Дверь моей комнаты открывается. Когда мы отперли её? Заходит мама. Моя щека лежит на тёплом животе Джерарда, и он всё ещё крепко спит. Несколько секунд она смотрит на нас с выражением чистого удивления на лице, не понимая, что мои веки чуть приоткрыты, и я не сплю. Затем, её лицо немного смягчается, и она слегка улыбается. Как улыбаются люди, когда видят маленьких трёхлетних детей, держащихся за руки. Она выходит на цыпочках из комнаты, не желая вмешиваться. Предполагаю, она думает о том, что отчитывание меня за оскорбление мистера Стокса может подождать.
Эта женщина святая.
***
Но я просыпаюсь один, спустя, может час. Нет, два. Сейчас почти пять вечера.

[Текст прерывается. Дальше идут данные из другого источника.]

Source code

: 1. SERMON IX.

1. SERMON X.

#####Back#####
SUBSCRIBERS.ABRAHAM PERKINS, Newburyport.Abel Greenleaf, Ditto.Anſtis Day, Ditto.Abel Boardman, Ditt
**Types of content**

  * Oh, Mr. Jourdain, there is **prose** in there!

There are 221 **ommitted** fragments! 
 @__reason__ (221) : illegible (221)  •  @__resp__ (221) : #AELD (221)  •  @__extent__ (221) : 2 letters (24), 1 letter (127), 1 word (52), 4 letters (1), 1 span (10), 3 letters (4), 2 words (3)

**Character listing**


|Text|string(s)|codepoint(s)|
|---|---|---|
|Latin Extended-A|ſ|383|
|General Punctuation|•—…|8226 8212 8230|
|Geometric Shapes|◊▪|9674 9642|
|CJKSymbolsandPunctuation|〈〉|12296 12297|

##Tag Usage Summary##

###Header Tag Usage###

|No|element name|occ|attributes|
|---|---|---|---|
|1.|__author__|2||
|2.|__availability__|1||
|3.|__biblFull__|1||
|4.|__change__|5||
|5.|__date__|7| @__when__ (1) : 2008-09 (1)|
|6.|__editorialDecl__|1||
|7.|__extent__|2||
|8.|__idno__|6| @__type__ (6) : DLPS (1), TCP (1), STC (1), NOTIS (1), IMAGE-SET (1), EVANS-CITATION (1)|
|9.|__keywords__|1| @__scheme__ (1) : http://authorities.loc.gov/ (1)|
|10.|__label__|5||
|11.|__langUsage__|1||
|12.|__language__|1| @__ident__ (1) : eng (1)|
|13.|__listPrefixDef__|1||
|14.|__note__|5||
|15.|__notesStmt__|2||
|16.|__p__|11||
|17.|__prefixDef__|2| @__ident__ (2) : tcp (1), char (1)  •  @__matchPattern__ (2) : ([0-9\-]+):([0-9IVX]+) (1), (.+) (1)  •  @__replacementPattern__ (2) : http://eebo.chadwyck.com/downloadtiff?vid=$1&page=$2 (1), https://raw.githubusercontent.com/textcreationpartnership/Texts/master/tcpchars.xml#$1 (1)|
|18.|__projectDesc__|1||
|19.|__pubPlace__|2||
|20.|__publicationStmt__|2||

Я встаю с постели, голова кружится от голода, потому что я не помню, что или когда я ел в последний раз. Меня накрывает паника. Где, блять, Джерард?
Конечно, я спотыкаюсь, вставая с кровати, и иду к лестнице, протирая глаза. Когда я прохожу мимо зеркала в прихожей, то замечаю, что одна половина моих волос прилипла к щеке, а другая - торчит в миллионах различных направлений. Я игнорирую это, спускаюсь по лестнице, дважды спотыкаясь о собственные босые ноги, и оглядываю переднюю часть дома мутным взглядом. Всё о чём я могу думать - он ушёл, он снова ушёл. Почему, чёрт возьми, я продолжаю всё это с собой делать? Я позволяю себе быть с Джерардом, позволяю себе быть с ним самим собой. Это выходит за рамки границ "Быть невидимым". И затем он снова оставляет меня, одинокого и запутанного.